How does Scalia’s counter to Breyer—typically long on belligerence and short on logic—reply to these obvious objections? Why, by merely citing the Rehnquist and Roberts opinions again. So now, the next time a hack Republican judge wants to make a politically expedient decision to deny or vacate an injunction preventing the enforcement of potentially unconstitutional legislation, he or she can now cite four precedents endorsing the same erroneous tautology without any attempt to defend it. It’s a nice con if you can pull it off.
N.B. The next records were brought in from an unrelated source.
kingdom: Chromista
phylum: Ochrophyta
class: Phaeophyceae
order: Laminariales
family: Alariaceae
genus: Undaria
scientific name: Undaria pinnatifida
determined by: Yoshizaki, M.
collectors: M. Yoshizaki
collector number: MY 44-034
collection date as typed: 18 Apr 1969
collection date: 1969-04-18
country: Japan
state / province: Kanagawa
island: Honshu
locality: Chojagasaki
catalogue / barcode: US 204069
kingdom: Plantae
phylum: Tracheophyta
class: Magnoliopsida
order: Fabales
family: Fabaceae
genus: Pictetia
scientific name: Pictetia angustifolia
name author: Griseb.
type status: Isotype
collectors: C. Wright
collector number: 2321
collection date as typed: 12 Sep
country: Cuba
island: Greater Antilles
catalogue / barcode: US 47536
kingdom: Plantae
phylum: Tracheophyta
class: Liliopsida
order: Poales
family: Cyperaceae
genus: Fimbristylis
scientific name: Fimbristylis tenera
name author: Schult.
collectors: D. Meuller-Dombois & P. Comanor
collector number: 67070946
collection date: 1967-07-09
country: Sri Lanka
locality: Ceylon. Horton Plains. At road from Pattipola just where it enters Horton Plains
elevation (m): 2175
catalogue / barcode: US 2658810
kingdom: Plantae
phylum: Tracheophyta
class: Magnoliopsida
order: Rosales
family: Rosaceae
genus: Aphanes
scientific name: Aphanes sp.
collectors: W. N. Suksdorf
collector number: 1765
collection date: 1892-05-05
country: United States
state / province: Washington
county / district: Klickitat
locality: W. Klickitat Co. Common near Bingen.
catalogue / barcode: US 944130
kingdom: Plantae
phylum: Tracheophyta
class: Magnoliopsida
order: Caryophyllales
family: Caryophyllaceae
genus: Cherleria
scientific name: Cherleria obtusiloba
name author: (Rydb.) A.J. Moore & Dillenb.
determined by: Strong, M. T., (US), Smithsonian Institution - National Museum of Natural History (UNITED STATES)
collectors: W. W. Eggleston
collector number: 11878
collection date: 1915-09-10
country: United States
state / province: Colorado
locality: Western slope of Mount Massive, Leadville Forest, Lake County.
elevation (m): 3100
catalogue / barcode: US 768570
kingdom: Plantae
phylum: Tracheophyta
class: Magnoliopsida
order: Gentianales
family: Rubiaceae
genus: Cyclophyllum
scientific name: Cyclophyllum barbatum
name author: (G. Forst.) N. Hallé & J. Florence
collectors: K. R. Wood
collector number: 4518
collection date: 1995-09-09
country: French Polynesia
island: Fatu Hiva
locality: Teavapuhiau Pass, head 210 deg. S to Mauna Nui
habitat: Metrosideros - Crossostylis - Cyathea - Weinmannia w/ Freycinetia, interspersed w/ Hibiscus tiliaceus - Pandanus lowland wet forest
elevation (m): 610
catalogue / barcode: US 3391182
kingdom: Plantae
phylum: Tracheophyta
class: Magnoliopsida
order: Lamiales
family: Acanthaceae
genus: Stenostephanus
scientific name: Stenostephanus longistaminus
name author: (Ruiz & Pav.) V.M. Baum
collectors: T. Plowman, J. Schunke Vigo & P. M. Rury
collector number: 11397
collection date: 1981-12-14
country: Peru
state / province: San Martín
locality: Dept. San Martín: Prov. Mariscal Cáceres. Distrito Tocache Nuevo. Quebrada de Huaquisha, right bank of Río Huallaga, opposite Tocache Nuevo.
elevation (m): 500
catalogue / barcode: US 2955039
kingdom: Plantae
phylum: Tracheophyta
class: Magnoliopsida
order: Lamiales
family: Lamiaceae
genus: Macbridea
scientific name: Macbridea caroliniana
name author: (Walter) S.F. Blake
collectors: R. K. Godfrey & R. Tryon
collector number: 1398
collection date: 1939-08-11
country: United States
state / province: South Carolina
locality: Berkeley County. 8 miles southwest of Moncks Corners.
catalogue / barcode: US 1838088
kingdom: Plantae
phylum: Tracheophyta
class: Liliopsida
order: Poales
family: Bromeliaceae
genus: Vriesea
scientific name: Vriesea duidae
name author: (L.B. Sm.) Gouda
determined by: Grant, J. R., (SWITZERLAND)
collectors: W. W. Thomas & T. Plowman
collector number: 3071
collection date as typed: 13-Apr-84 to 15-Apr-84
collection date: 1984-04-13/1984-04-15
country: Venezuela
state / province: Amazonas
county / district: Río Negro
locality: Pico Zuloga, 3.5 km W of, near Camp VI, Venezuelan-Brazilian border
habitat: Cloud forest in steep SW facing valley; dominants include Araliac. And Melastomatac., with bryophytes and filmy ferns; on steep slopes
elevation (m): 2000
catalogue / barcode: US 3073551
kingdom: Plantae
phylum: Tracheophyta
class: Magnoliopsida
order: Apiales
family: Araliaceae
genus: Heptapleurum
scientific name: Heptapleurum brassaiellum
So now we have four judges (or six, if you count Thomas and Alito, who joined Scalia’s opinion) who have endorsed the same silly theory, without anybody bothering to actually defend it. Perhaps there’s an Infinite Jest problem, in that they can’t find a clerk who can write the second sentence without dying of laughter. Between this and Shelby County, I think we need a fancy Latin term for this form of legal argument — stare circulus jerkus?

Of course, for Scalia this kind of thing is old hat. As his opinion this week inadvertently reminds us, it was his stay opinion in Bush v. Gore that made the partisan subtext of the final opinion just text.